A 48-year-old Caucasian male was brought to the Accident and Emergency Department with a history of self-gouging of both his eyes. Both his orbits were bandaged and there was very little ooze down over cheeks. His enucleated eyeballs, along with a long stump of optic nerve, were stored in a pot filled with normal saline (Figure 1—both enucleated eyes). He was calm and apparently in no pain. The history was patchy and his relatives said that he indeed had a very troubled family life. There was no significant past ocular history. He was a known epileptic and had a recent epileptic attack, prior to the self-enucleation. His medication included topiramate and lamotrigine.

Figure 1
figure 1

Both enucleated eyeballs.

He was admitted to the ward for observation and possible repair of the sockets. In the ward, he was quiet and refused any medication. He refused a closer examination of his orbits. A psychiatric consult concluded that he was suffering from a postictal psychosis, which had led him to do such an act. He was under constant nursing supervision through out the night. The next morning the sockets were examined closely and it was decided to leave them to heal spontaneously. Chloramphenicol eye ointment was prescribed for the sockets. He was registered fully blind and referred to artificial eye centre for prosthesis. He remains under psychiatric care.

Legendary background

In the Greek play Oedipus Rex1 by Sophocles, the Theban King Oedipus unwittingly married his mother and killed his father. He then cleansed himself of the mortal sin by gouging his eyes out with his mother's golden brooches.

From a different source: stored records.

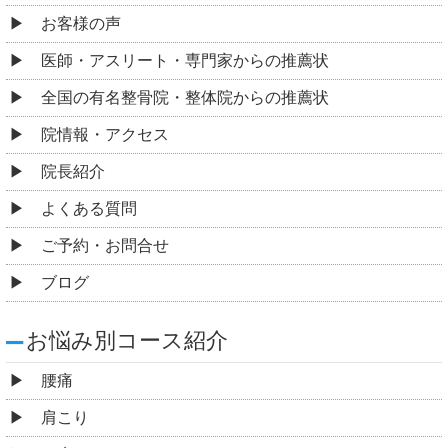
お客様の声
医師・アスリート・専門家からの推薦状
全国の有名整骨院・整体院からの推薦状
院情報・アクセス
院長紹介
よくある質問
ご予約・お問合せ
ブログ
お悩み別コース紹介
腰痛
肩こり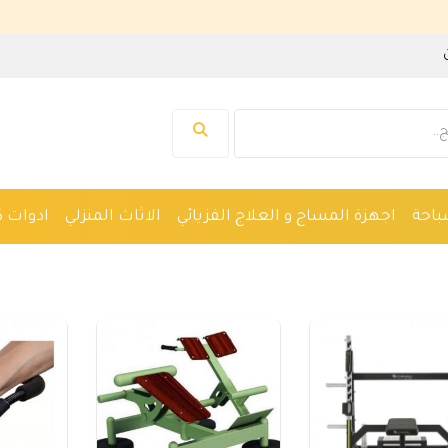
نرحب بك ف
باحة
اجهزة المساج و العلاج الفزيائي
الاثاث المنزلي
ادوات ك
واكين حلاقة
نظارات
ادوات صحية
اجهزة طبية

In the Bible:2 Matthew 5.29 quotes Jesus as saying ‘And if thy right eye offend thee pluck it out, and cast it from thee: for it is profitable for thee that one of the thy members should perish, and not that thy whole body should be cast into hell’.

Marco Polo,3 in the 13th century, described a pious Baghdad carpenter who, after yielding to sinful thoughts about a young female customer, enucleated his right eye with his cobbler's awl.

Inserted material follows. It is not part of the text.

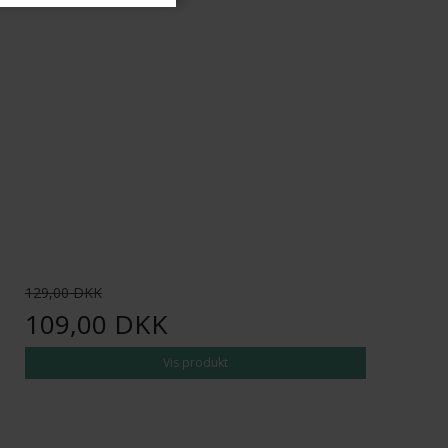
129,00 DKK
109,00 DKK
Vis produkt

Saint Triduan of Scotland,4 who on hearing that a prince was chiefly attracted by transcendent beauty of her eyes, enucleated her eyes to give to the prince.

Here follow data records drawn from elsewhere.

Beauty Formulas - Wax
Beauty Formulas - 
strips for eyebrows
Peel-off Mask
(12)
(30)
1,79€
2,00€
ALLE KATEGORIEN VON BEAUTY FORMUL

Saint Lucia of Syracuse,5 who when fearing her vow for chastity, enucleated her own eyes and sent them to an admirer to stave off his advances.

In Norse mythology,6 Odin exchanged his eyes for the right to drink a single draught from the spring of Mimir, which offered wisdom and understanding.


The various forms of ocular self-mutilation include blunt trauma, penetrating injuries, and attempted and successful enculeation. Self-enucleation, also called Oedipism, is fortunately a rare form of extreme self-harm. There is no specific cause for people to enucleate their own eyes. The majority of the reported cases occur in those with psychotic illness,7 most commonly due to schizophrenia, drug-induced psychosis, manic phases of bipolar disorder, obsessive-compulsive neuroses, post-traumatic stress disorder, and depression. The psychotic patients frequently have delusions with religious and sexual content.8 Pain sensation has been noted to be considerably diminished in such patients, as shown in this case too. Organic illness7 that have been reported to stimulate self-mutilation of the eyes included delirium tremens, encephalitis, Lasche–Nyhan syndrome, Gilles de la Tourette's syndrome, Cornelia de Lange's syndrome, diabetes mellitus and epilepsy.

Completed digital self-enucleation is remarkable in that it tends to cause little haemorrhage, conserves ample conjunctiva for the lower fornix, and is followed by uneventful healing, whether the conjunctiva is sutured or not. The fitting of prostheses does not pose a serious problem in these cases. Management of patients following self-enucleation must involve a close cooperation between the ophthalmologist and the psychiatrist. Patients may not understand the implications of or may refuse treatment. Constant nursing supervision is necessary during in patient ophthalmic care, and lengthy in-patient psychiatric care may subsequently be needed. These patients are at high risk for further self-mutilation and precautions must be taken to prevent these.